Otherwise if you can give us enough detail to try to duplicate that here we'll look at it.
We have not observed that behavior with a real display or the dummy X server and X forwarding.
The intent is that getting MC running can be done entirely by the headless RPi during boot, running with a virtual frame buffer. Then, if access to the screen by a client is needed for configuration, etc., that can occur without any action on the RPi, just on the client.
The RANDR problem causes immediate MC22 crash on startup when running with tightvncserver with the RANDR extension missing message as others have reported. Running with vnc4server causes an immediate crash but without the RANDR message. Running with the current default Raspbian RealVNC server seems to work on the RPi side, but is not compatible with MacOS' screen sharing client. Thus the attempt to use Xvfb and x11vnc. With this combination, MC22 starts and runs fine, at least overnight, without JRemote communicating with it, and on the shared screen's desktop I can resize the MC22 window without any issue. Desktop performance is not great, but not terrible either.
Here's more detail on my setup. Let me know if you would like something more.
RPi 3 running Raspbian Jessie fully updated as of 1/14/17. MC22 Linux/Debian ARM build 22.0.63, installed following instruction at
https://yabb.jriver.com/interact/index.php?topic=106027.0 up to (and including) the section "Installing MC", i.e. modifications to /boot/config.txt.

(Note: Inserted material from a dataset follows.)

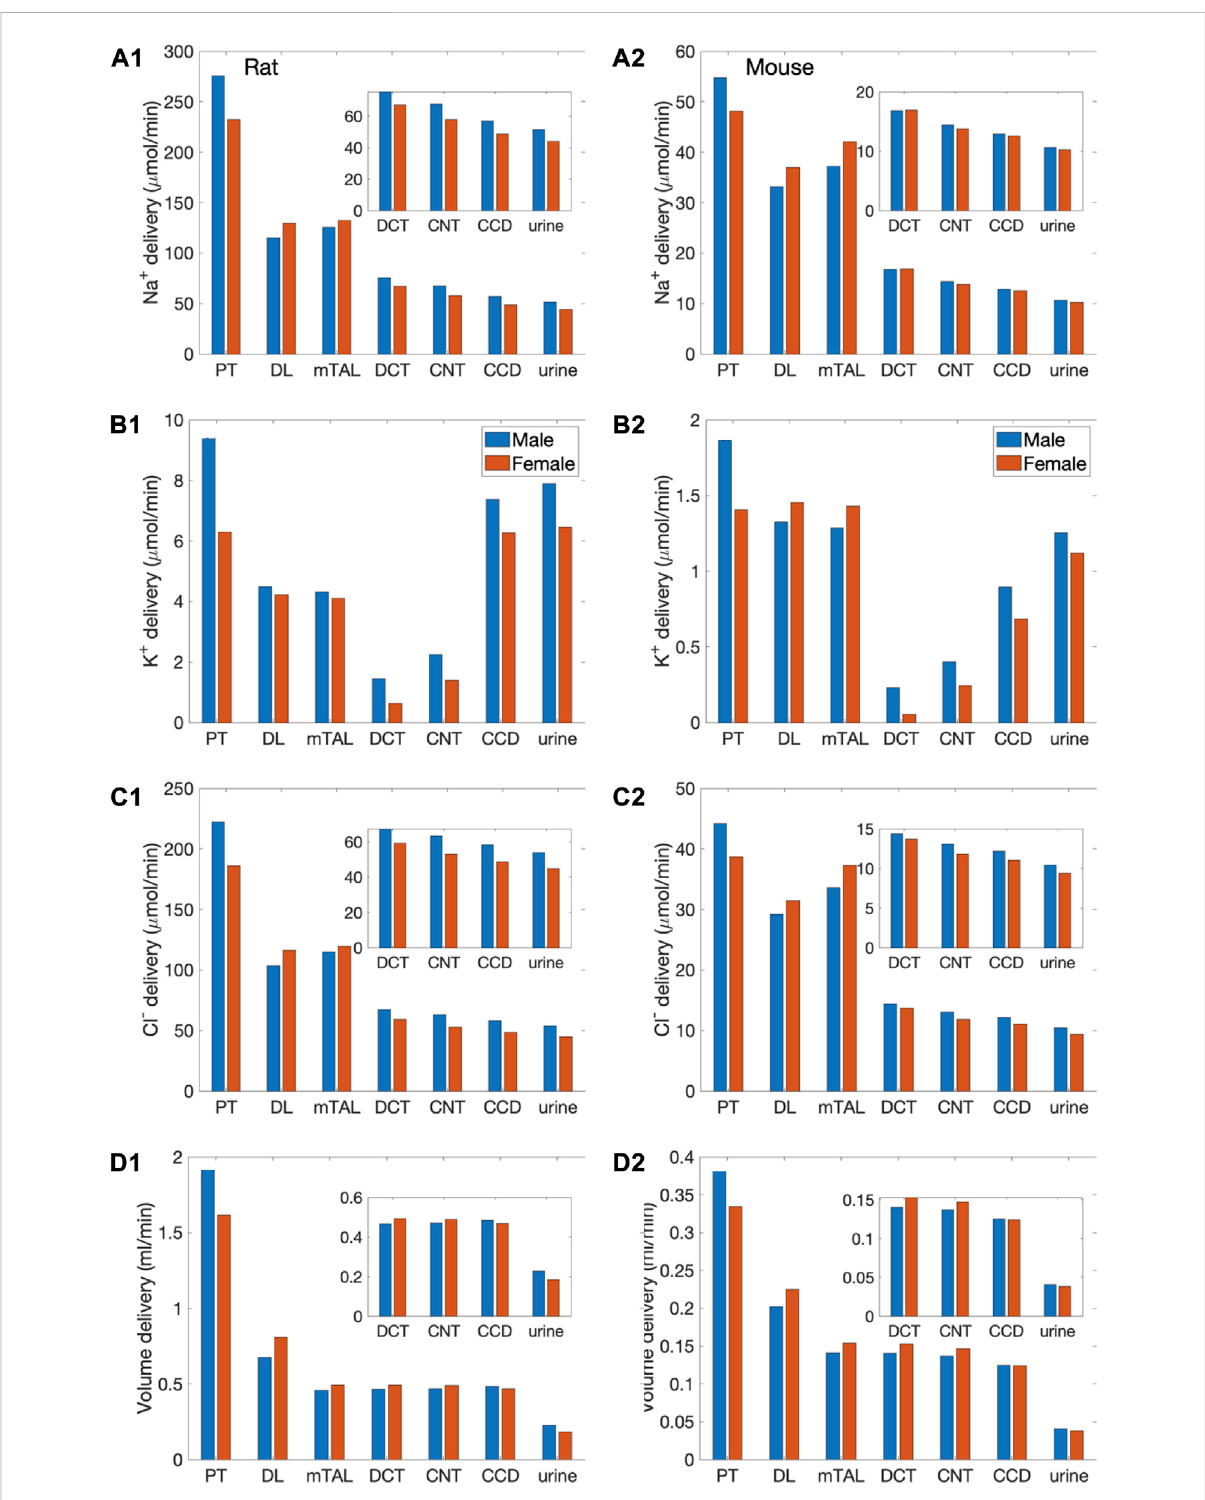
Deliveryofkeysolutes and fl uidtothebeginningofindividual nephronsegments inmale andfemalerats (A1 , B1 , C1 , D1) andmice (A2 , B2 , C2 , D2) following a saline load. Notations are analogous to Figure 2. Insets: magni fi ed reproductions of distal segment values. The predicted excretion rates are lower for the female models relative to the respective male model. However, when scaled by bolus volume, the female rat model excretes the bolus faster than the male rat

My notes on how to set it up once installed are:
On the RPi, one time:
* Set x11vnc password (required by Mac’s Screen Sharing) using x11vnc -storepasswd
On the RPi, each time it boots:
* Check that no leftover x11vnc or Xvfb are running
* Start xvfb: Xvfb :1 -screen 0 1280x768x24 &
* Start an X window manager: DISPLAY=:1 lxsession &
* Start MediaCenter: DISPLAY=:1 mediacenter22 /MediaServer &
On the MacOS client, if want to attach to the MediaCenter display:
* ssh -l pi -L 59000:localhost:5900 <rpi3-hostname> 'x11vnc -localhost -display :1 -forever -usepw -ultrafilexfer’
* Confirm that x11vnc is using port 5900
* Use Finder’s Connect To Server… (cmd-K) and type in vnc://localhost:59000. Password is the one given to x11vnc -storepasswd.
* In this case, the local (MacOS) port 59000 is tunneled to the RPi’s port 5900. All the RPi port numbers and screen numbers have to match (with offset of 5900).
Now, start JRemote (3.23, iOS 10.2) and browse artists or albums. When album art is missing on JRemote, it appears to produce a crash of MC22 pretty much every time, or at least a large fraction of the time. The x11vnc options are verbatim from one of the references I found along the way, and I can't find it at the moment. I'll keep looking in case it's significant.